[Start Excerpted records]
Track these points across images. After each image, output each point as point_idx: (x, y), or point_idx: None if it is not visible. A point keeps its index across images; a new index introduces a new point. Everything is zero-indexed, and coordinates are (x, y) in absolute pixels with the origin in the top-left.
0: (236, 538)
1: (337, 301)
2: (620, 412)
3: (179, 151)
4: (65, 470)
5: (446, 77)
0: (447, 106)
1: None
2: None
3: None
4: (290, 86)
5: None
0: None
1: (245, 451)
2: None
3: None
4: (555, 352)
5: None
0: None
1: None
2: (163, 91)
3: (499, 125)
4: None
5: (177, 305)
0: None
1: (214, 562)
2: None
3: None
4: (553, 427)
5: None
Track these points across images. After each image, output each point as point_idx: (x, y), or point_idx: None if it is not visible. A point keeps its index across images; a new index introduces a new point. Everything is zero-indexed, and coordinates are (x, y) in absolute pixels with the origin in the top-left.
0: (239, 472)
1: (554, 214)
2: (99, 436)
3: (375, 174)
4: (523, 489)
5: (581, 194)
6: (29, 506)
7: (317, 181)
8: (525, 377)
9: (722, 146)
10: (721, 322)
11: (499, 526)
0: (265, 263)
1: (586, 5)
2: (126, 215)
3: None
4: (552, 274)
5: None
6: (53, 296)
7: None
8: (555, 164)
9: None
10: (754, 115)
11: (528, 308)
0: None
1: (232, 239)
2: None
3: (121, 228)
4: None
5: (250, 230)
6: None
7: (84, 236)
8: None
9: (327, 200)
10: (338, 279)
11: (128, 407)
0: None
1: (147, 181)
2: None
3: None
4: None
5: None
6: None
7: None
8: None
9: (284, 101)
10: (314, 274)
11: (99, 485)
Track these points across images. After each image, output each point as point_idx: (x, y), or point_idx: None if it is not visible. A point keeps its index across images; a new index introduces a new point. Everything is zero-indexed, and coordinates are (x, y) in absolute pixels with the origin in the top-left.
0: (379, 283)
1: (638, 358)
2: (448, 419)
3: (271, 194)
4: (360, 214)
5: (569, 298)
[End Excerpted records]
# What you need to do:
Arrange the lines as a JSON list of strings, one string per line with blank lines left out, starting at the first line above and ending at the line that contains "4: (555, 352)".

# Exercise result:
[
  "Track these points across images. After each image, output each point as point_idx: (x, y), or point_idx: None if it is not visible. A point keeps its index across images; a new index introduces a new point. Everything is zero-indexed, and coordinates are (x, y) in absolute pixels with the origin in the top-left.",
  "0: (236, 538)",
  "1: (337, 301)",
  "2: (620, 412)",
  "3: (179, 151)",
  "4: (65, 470)",
  "5: (446, 77)",
  "0: (447, 106)",
  "1: None",
  "2: None",
  "3: None",
  "4: (290, 86)",
  "5: None",
  "0: None",
  "1: (245, 451)",
  "2: None",
  "3: None",
  "4: (555, 352)"
]